**Job 1:**
Answer these questions from the passage on the American Prairie Reserve:
(a) In what year was Grand Teton completed?
(b) What action by President Trump does Kinka point to?
(c) About what share of the reserve's 3.2 million acres is owned by the federal government?
**Job 2:**
Carry on the passage on the American Prairie Reserve from the point where it stops.

**Source document:**

--

He quietly bought the land south of Yellowstone from ranchers and then donated it to the federal government. But like what's happening today with the American Prairie Reserve, many locals at the time were furious.
Cattlemen threw a fit.
They staged protests, cursed out Rockefeller and compared the federal government to a bunch of Nazis. Still, Grand Teton was eventually completed, in 1950, and became one of the most popular parks in the country.
But unlike Rockefeller, American Prairie Reserve doesn't plan on donating its private land to the federal government. It's going to keep it.
"Why should we give it back?" Kinka asks.
The government hasn't shown itself to be the best protector of public lands, he argues, especially under the current administration. Kinka points to President Trump shrinking two national monuments in Utah in late 2017.
"What we thought of as protected forever doesn't look so protected forever," he says.
But Kinka says the government can't strip away protections on privately-owned land.
"So, in that light, a private park, so to speak, a private park that's managed for the enjoyment of the public, seems a lot — a lot more permanent," he says.
It's important to note here that American Prairie won't own all of its 3.2 million acre preserve.
About 80 percent of that huge acreage is actually owned by the federal government. But what the reserve will do is lease the grazing rights on many of those public lands, essentially combining public and private lands together into one giant, open prairie.
Jon Jarvis, director of the National Park Service during the Obama administration, has no problem with American Prairie knitting together public and private lands and maintaining control.
"They don't have to give it to the government, I don't think it's necessary at all," he says.
But he does worry about what all this means for the reserve in the long run.

--

**Stored data:**
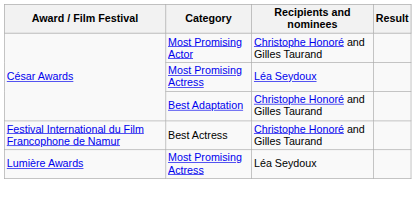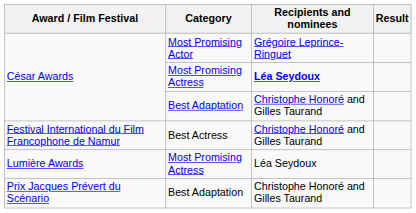César Awards / Most Promising Actor | Recipients and nominees: Christophe Honoré and Gilles Taurand -> Grégoire Leprince-Ringuet
César Awards / Most Promising Actress | Recipients and nominees: normal -> bold
+ row: Prix Jacques Prévert du Scénario | Best Adaptation | Christophe Honoré and Gilles Taurand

--

**Final answer 1:**
(a) 1950
(b) Shrinking two national monuments in Utah in late 2017
(c) About 80 percent

**Final answer 2:**
"If it's just a bunch of private lands and a bunch of people that get together and [say], 'Yeah, we're committed to this,' in 50 years they're all gonna be dead. And then the next generation says, 'You know, I want to take that cruise. I want to buy that plane I've been thinking about, so I'm going to sell that property.'"
Kinka, the wildlife ecologist, doesn't share that concern. When asked if private enterprise can be trusted to protect this land forever and not sell it or lock out the public, he says, "I wouldn't work here if that wasn't true. If it gets locked up tomorrow I'm leaving. I'm not working for this place. I don't want anything to do with it."
He continues: "Nobody here, none of my colleagues have any interest in creating a big park for super, super rich people. The idea is that 22-year-old Danny can come out here in his two-door Toyota Tercel and get lost in the middle of the prairie reserve and discover wildness for himself with, you know, only a few pennies to pinch together, that's deeply important to me. That's why I work here."
And it seems concerns that the land could be sold off to the highest bidder are moot anyway. According to American Prairie's bylaws, if the reserve fails and the land is put up for sale, it has to go to a similar-minded conservation organization.
That means this land will never again be owned by ranchers and that doesn't sit well with many locals here. They argue the reserve is threatening a culture that's dominated this landscape for more than 150 years.
You see a lot of signs around here saying "Save the Cowboy, Stop the American Prairie Reserve." They're taped to windows, staked in lawns.
One is nailed to a shed outside the First Creek Community Hall. It's a little white building surrounded by grassland and farm fields, just north of some American Prairie-owned lands.
Inside, on a hot Sunday afternoon, a small group of ranchers are greeting each other and chatting. They're dressed up for church — snap-button Western shirts, combed hair and blue Wrangler jeans — because this community center serves as a makeshift chapel on Sundays. There's a wooden cross in the corner held up by a Christmas tree stand. A 4-H flag is posted to the wall.
Travelling preacher Hal DeBoer presses play on a black boombox and leads his tiny congregation in a country-style hymn.
DeBoer is from Florida but he's lived and preached in Montana for 44 years. He fell in love with the ranching culture. Today he's wearing a big, shiny belt buckle and cowboy boots. He can't quite put into words just how much the prairie means to him.
"I want to be here, I don't want to be anywhere else," DeBoer says. "It's like I'm a part of the land. And it just burns in me."
It burns in many of the ranching families who have lived in this pocket of the Great Plains for more than a century. The whole place is like one big neighborhood where everyone knows each other. So when word spreads that a neighbor just sold their sprawling ranch to the American Prairie Reserve, the parishioners are shaken up.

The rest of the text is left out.